# Вопросы-ответы > Вопросы к Е.М. Враджендра Кумару прабху >  Господь Брахма

## SergeiV

Харе Кришна Враджендра Кумар прабху! 
 Как правильно понимать, что Господь Брахма, находясь практически на одном уровне с Личностью Бога и обладая способностью проникать в смысл всего,что происходит *в духовном* и материальном мире ( ШБ 3.15.4 ком.), сам мечтает получить человеческое тело, способствующее обретению трансцендентного знания ( ШБ 3.15.24).
 Разве способность проникать в то, что происходит в духовном мире не позволяет обрести трансцендентное знание?

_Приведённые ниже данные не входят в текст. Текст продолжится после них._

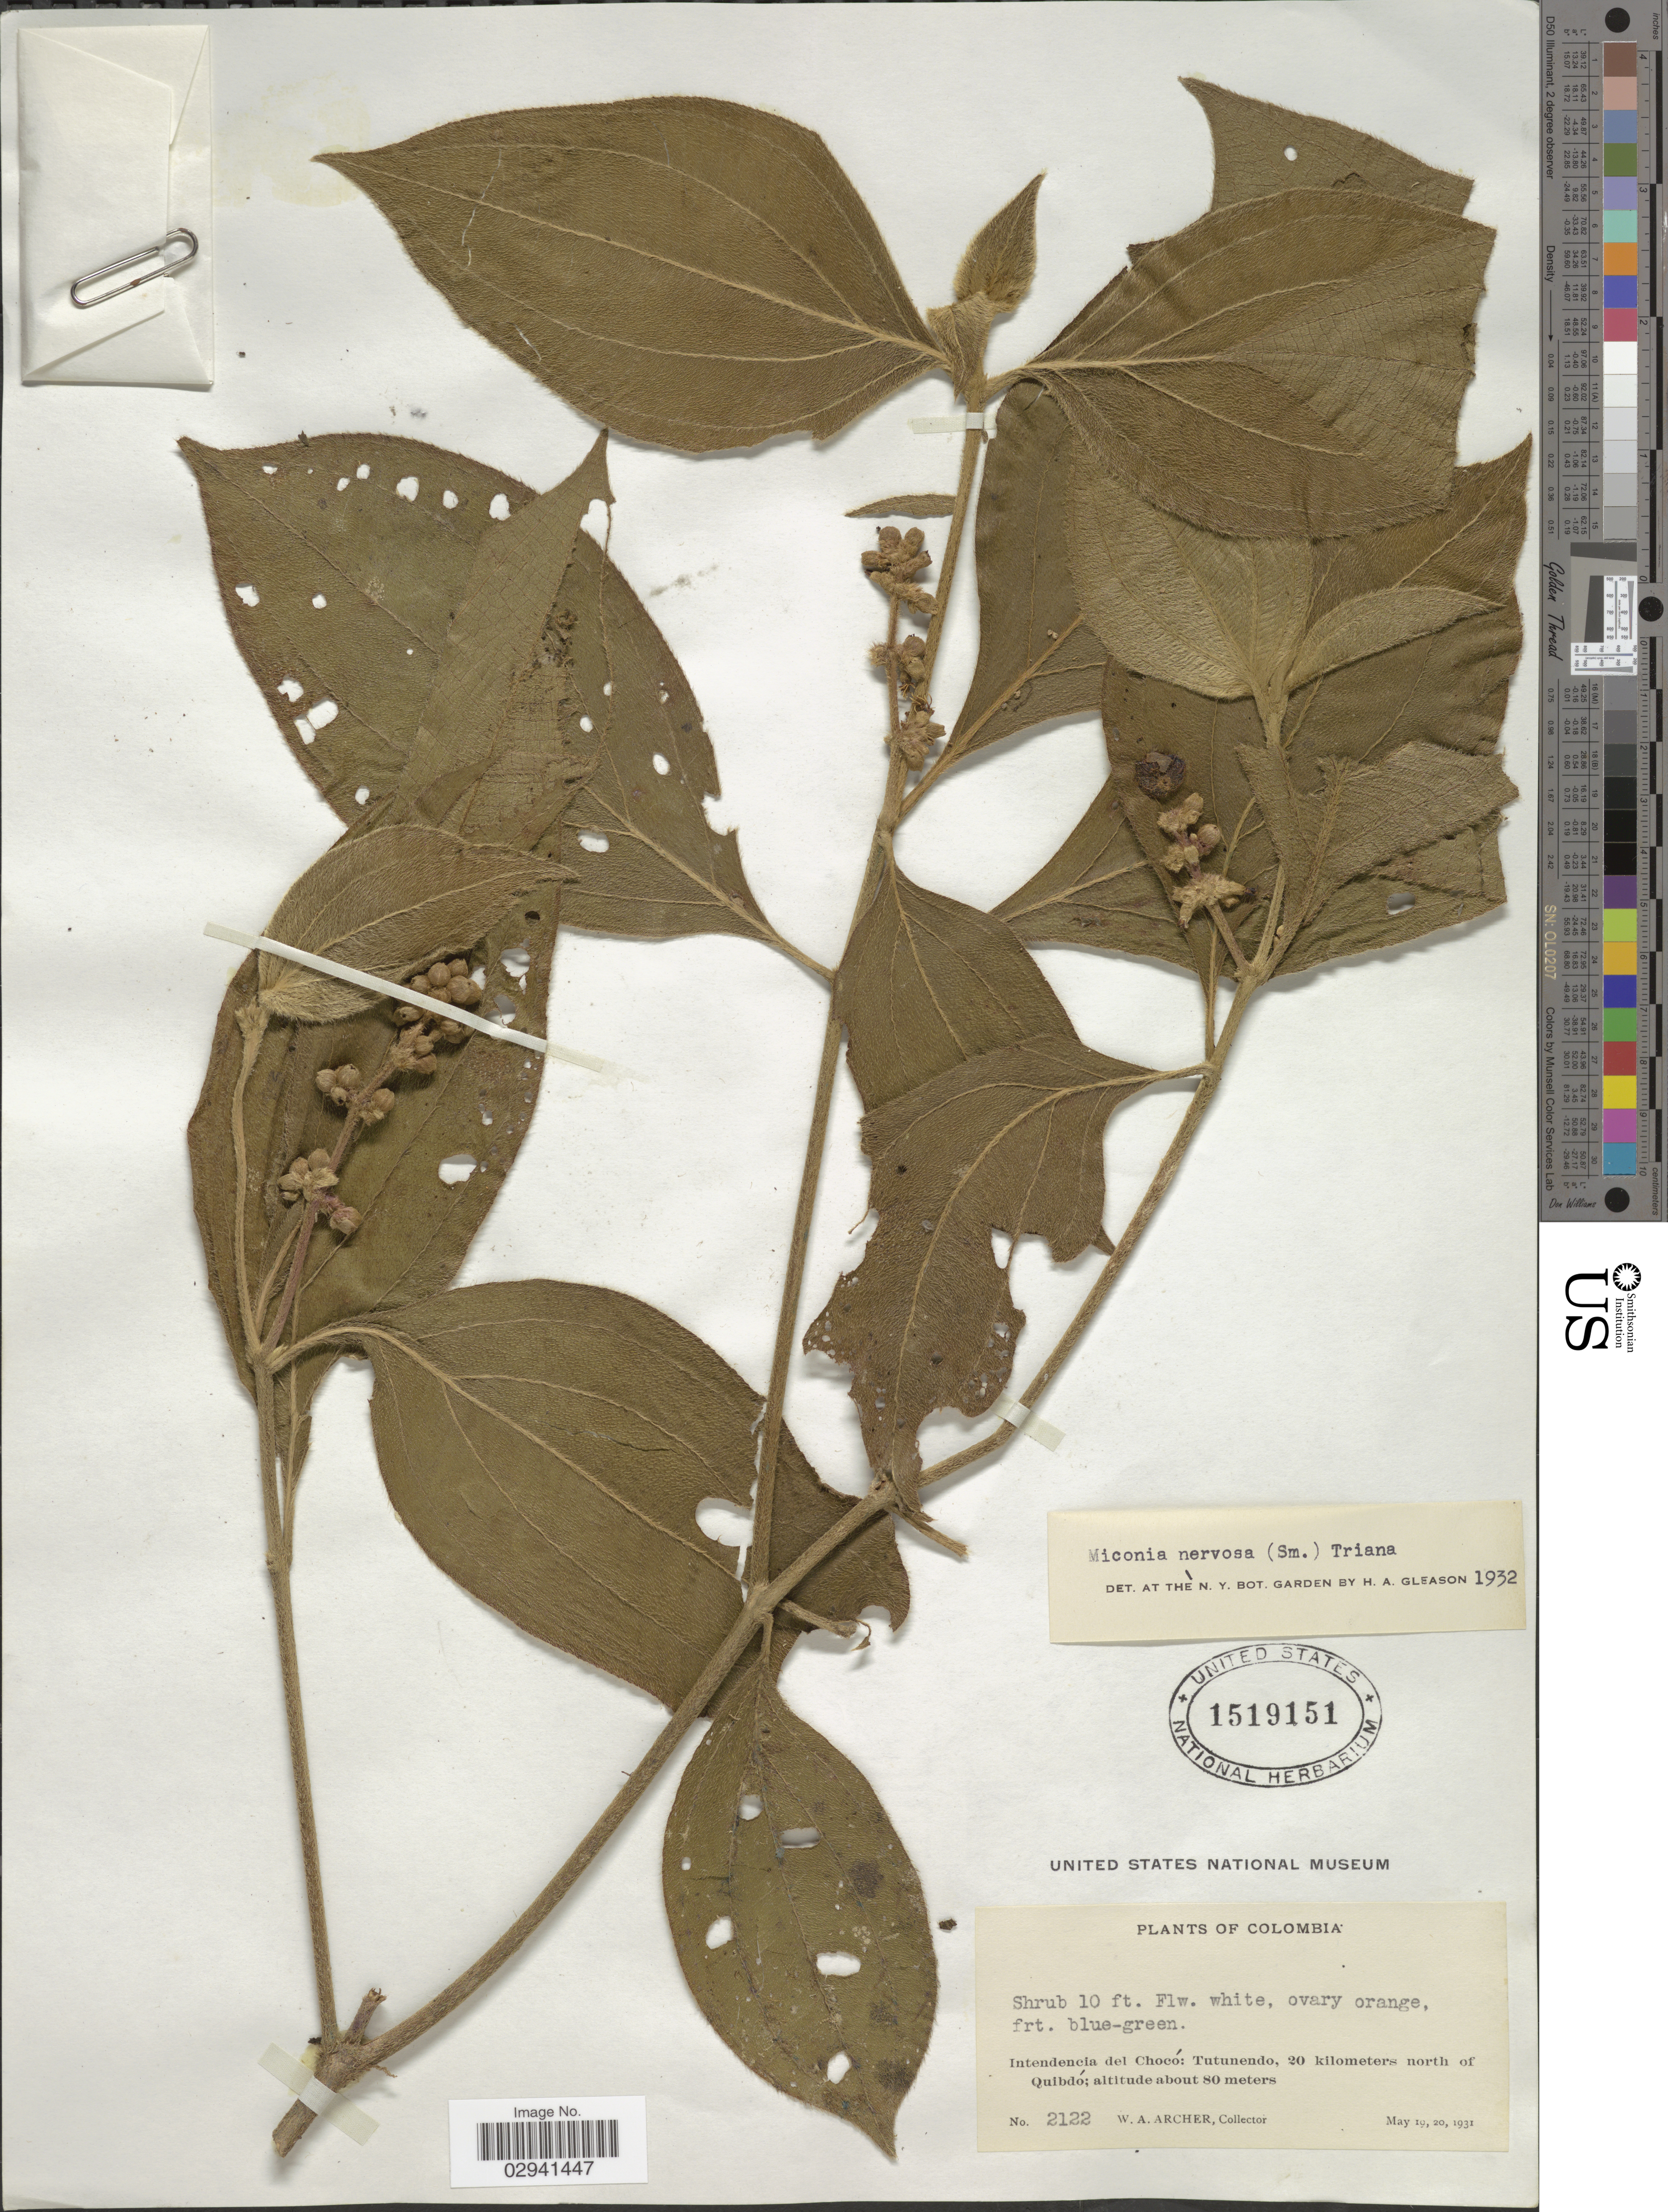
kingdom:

С поклоном и благодарностью, Шалаграм дас

----------


## Враджендра Кумар дас

Единственное понимание, которое я могу предположить в даном случае, это то, что человеческая жизнь коротка по сравнению с жизнью полубогов, и потому главный вопрос можно решить довольно быстро. Также на земле, в отличие от райских и высших миров, наслаждения в равной степени уравновешены страданиями (а то и страданий больше, чем наслаждений), что создает реалистичную картину этого мира и не позволяет впадать в иллюзию. В раю и на высших планетах долгая жизнь, нет страданий (или почти нет), что может создавать иллюзию благополучия, которое расслабляет живое существо. А на земле можно увидеть все основные тенденции жизни, все плюсы и минусы и потому тут проще всего преисполиться решимости в духовной жизни.

----------